Die nächste Familie ausgelöscht
Von Ina SembdnerDie israelischen Truppen schießen auf jeden, der sich bewegt. So berichtet es Al-Dschasira aus dem Norden des Gazastreifens. Seit fünf Tagen ist das Flüchtlingslager Dschabalija von Panzern umstellt, Luftangriffe flankieren Soldaten, die den zerstörten Stadtteil durchkämmen. Dutzende von Menschen seien in den Straßen getötet worden, niemand könne ihre Leichen bergen, hieß es. Und am Mittwoch traf es erneut einen Journalisten. Ein – mit Presseweste ausgestatteter – Kameramann »wurde während unserer Berichterstattung durch eine Scharfschützenkugel im Nacken verletzt«, wurde auf X mitgeteilt.
»Mindestens 400.000 Menschen sind in dem Gebiet eingeschlossen«, schrieb Philippe Lazzarini, Leiter des UN-Hilfswerks für palästinensische Flüchtlinge (UNRWA), ebenfalls auf X.
»Die jüngsten Evakuierungsbefehle der israelischen Behörden zwingen die Menschen immer wieder zur Flucht, insbesondere aus dem Lager Dschabalija.« Viele würden sich jedoch weigern, »weil sie nur zu gut wissen, dass kein Ort in Gaza sicher ist«. Zum ersten Mal seit Kriegsbeginn vor einem Jahr mussten Unterkünfte und Dienstleistungen der UN-Organisation geschlossen werden, schrieb Lazzarini weiter. Hunger breite sich wieder aus, da fast keine Grundversorgung verfügbar sei.
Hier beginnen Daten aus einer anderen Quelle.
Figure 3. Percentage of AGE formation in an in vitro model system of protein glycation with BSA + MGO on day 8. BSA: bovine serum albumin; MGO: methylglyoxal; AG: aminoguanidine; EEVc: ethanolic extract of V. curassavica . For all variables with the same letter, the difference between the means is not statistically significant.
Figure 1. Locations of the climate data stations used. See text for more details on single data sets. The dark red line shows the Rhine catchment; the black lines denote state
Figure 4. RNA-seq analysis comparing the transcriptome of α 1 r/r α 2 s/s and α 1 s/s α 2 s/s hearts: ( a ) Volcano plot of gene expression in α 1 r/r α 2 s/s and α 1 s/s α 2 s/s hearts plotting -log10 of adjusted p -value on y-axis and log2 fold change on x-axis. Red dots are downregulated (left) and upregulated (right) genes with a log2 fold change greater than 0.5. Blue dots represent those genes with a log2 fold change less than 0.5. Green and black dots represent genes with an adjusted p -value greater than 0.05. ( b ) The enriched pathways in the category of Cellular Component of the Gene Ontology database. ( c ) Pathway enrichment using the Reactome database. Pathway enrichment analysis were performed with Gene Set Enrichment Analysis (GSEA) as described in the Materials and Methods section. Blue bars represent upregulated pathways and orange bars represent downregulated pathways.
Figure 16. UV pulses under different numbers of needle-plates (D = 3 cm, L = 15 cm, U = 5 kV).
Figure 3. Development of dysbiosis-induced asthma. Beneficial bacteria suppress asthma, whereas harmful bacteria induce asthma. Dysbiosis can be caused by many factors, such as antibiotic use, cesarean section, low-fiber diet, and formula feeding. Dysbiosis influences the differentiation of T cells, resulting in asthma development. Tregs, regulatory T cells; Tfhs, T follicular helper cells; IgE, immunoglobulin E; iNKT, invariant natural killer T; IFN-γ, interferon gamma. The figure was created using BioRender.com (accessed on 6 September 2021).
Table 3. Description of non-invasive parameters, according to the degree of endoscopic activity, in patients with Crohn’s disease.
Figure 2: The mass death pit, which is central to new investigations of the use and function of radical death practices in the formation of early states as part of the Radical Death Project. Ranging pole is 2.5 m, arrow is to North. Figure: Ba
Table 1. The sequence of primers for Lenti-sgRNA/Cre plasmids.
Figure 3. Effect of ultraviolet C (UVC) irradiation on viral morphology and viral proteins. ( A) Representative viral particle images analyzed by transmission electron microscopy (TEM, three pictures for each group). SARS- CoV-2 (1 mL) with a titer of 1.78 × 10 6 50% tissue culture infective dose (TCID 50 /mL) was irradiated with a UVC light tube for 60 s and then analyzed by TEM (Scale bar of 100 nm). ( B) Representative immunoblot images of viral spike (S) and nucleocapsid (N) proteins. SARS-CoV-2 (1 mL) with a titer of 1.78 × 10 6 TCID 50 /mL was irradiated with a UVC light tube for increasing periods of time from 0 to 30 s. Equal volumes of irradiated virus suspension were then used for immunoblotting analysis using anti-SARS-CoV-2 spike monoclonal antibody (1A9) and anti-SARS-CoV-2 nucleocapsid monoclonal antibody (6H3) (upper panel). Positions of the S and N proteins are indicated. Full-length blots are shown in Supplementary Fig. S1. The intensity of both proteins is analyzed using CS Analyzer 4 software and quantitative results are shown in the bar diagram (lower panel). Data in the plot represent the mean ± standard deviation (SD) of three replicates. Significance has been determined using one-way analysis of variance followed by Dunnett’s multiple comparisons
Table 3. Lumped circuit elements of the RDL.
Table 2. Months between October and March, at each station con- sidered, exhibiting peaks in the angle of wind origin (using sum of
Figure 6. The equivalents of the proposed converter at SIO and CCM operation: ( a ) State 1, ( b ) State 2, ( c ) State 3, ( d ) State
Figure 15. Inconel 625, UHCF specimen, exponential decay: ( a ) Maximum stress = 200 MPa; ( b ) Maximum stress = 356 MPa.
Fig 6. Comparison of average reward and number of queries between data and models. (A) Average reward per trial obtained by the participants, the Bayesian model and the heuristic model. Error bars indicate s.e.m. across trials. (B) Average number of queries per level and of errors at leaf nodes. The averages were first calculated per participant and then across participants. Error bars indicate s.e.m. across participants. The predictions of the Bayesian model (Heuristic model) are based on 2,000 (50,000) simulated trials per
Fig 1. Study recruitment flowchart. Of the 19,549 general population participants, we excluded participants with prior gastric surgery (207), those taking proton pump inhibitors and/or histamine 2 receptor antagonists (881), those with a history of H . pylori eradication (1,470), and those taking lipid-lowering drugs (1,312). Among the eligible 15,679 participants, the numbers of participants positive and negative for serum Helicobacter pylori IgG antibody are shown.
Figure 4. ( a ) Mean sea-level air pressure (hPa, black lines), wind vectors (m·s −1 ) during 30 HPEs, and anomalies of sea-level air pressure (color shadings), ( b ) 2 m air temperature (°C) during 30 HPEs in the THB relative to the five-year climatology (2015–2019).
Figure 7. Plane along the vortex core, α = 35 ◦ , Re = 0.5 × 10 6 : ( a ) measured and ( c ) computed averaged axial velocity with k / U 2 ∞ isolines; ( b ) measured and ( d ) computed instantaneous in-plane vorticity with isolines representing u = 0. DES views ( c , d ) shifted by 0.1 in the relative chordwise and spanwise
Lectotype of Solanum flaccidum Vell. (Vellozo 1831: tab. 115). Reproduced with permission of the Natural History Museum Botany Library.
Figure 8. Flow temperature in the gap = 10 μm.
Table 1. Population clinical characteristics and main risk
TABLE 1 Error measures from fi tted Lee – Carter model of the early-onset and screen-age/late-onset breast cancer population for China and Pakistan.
Das Gesundheitsministerium in Gaza teilte mit, die Armee habe drei Krankenhäuser zur Evakuierung aufgefordert. Hunderte von Patienten und Sanitätern seien in diesen Einrichtungen eingeschlossen, hieß es in einer Erklärung. Das Leben Dutzender Patienten sei wegen der israelischen Belagerung in Gefahr. Insgesamt wurden in dem Gebiet laut Medizinern innerhalb eines Tages mindestens 45 Menschen getötet, darunter neun Angehörige einer Familie in einem Vorort von Gaza-Stadt. Mehr als 900 palästinensische Familien sind bereits ausgelöscht worden.
Doch auch auf israelischer Seite regt sich Widerstand. 130 Reservisten und Wehrpflichtige haben laut Haaretz einen Brief an Kriegskabinett und Generalstab gerichtet: »Es ist jetzt klar, dass die Fortsetzung des Krieges in Gaza nicht nur die Rückkehr der Geiseln aus der Gefangenschaft verzögert, sondern auch ihr Leben gefährdet.« Viele der Verschleppten seien durch die Angriffe der Armee getötet worden. Sollte sich die Regierung nicht um einen Deal bemühen, sähen sie sich nicht mehr in der Lage, »ihren Dienst fortzusetzen«.